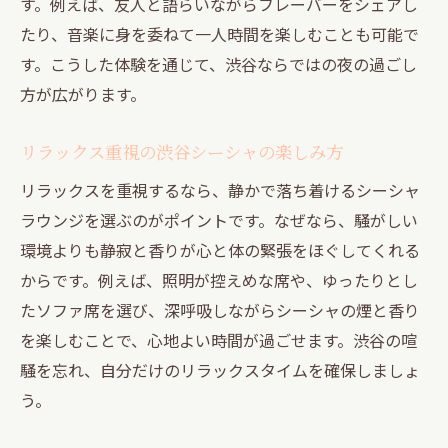
す。例えば、友人と語らいながらフレーバーをシェアし
たり、音楽に身を委ねて一人時間を楽しむことも可能で
す。こうした体験を通じて、渋谷ならではの夜の過ごし
方が広がります。
リラックス重視の渋谷シーシャの楽しみ方
リラックスを重視するなら、静かで落ち着けるシーシャ
ラウンジを選ぶのがポイントです。なぜなら、騒がしい
環境よりも静寂と香りが心と体の緊張をほぐしてくれる
からです。例えば、照明が控えめな席や、ゆったりとし
たソファ席を選び、深呼吸しながらシーシャの煙と香り
を楽しむことで、心地よい時間が過ごせます。渋谷の喧
騒を忘れ、自分だけのリラックスタイムを確保しましょ
う。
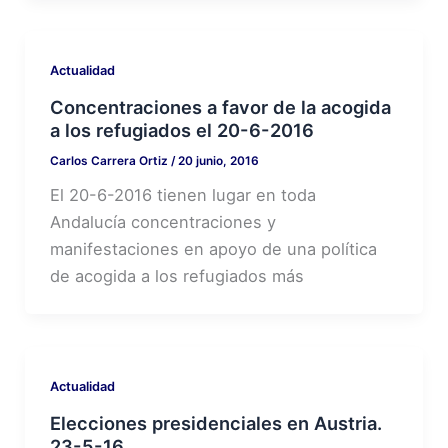
Actualidad
Concentraciones a favor de la acogida
a los refugiados el 20-6-2016
Carlos Carrera Ortiz
/
20 junio, 2016
El 20-6-2016 tienen lugar en toda
Andalucía concentraciones y
manifestaciones en apoyo de una política
de acogida a los refugiados más
Actualidad
Elecciones presidenciales en Austria.
23-5-16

——

Go through the listing above and find each line that contains "refugiados", then copy it.

a los refugiados el 20-6-2016
de acogida a los refugiados más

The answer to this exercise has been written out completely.